Kesalahan tata bahasa tidak semuanya tergolong kesalahan kecil atau sepele. Ingat itu! Saya ambil contoh kesalahan yang paling sering terjadi yaitu kesalahan pemerincian. Para penulis sering tidak terhindarkan untuk memerinci suatu bahasan, baik perincian ke samping atau ke bawah.
Saya berani jamin hampir 90% penulis melakukan kesalahan. Mereka tidak tahu bagaimana caranya memerinci kata, frasa, klausa, dan kalimat. Kapan menggunakan huruf kapital dan kapan tidak perlu. Kapan menggunakan tanda titik (:) dan kapan tidak perlu. Mengedit soal ini saja “cape deh” bagi seorang editor. Bahkan, kadang juga editor harus memastikan konsistensi penerapan gaya.
Jadi, wajar saja jika tarif seorang editor setengahnya tarif menulis, bahkan lebih. Mengapa? Soalnya editor sering “terpaksa” ikut campur tangan terlalu jauh pada naskah, sedangkan penulis sudah pasrah.
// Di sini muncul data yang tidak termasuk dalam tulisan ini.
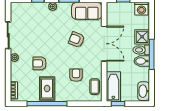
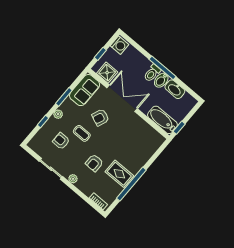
shower: (142, 37) -> (107, 73), moved
armchair: (76, 75) -> (61, 141), moved
coffee table: (95, 87) -> (82, 133), moved
washbasin: (144, 91) -> (175, 89), moved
Begitulah romantika pekerjaan seorang editor. Mohon dimaklumi, Yang ….[]

Bambang Trim adalah Pendiri Penulis Pro Indonesia (Penprin). Ia telah berpengalaman 30 tahun di dunia penulisan-penerbitan serta telah menulis lebih dari 250 buku (1994–2023). Ia tercatat sebagai perintis sertifikasi penulis dan editor di Indonesia. Kini, ia menjadi Ketua Umum Perkumpulan Penulis dan Editor Profesional periode 2022–2026. Bambang Trim aktif di Pusat Perbukuan, Kemendikbudristek sebagai narasumber dan anggota Komite Penilaian Buku Teks.
Saya editor untuk konten warta (berita, cerita, artikel) online bertema infrastruktur sejak 2005, dengan kontributor mayoritas bukan penulis/jurnalis (fiuhh), setuju banget sih sama yang Om tulis di sini. Bahkan bisa dibilang, editor malah lebih sering kerja kayak ghostwriter, wkwkwk.. “Mengsedih” memang, tapi yaa karena udah cinta sama bidang ini, ya udah deh.. Malahan saya seneng karena ikut membantu teman-teman mengisi portofolio mereka dengan tulisan yang sudah saya rapikan dan publikasi online.
Dan, terima kasih untuk isi blog-nya, Om. Baru nemu hari ini, tapi saya enjoy blogwalking di sini. Share ilmu terus ya, Om. Semangat!
Nggak apa-apa, diambil hikmah karena editor makin pintar; penulisnya (maaf) makin bego. Jadi, pekerjaan ini secara tidak sengaja malah mengasah kemampuan menulis kita. Itu yang saya jalani juga sejak tahun 1995. Mengerjakan apa pun, tetapi malah dapat menulis apa pun. Terima kasih kembali Nina. Blog ini memang sudah lumayan lama, baru tahun ini diperbarui kembali.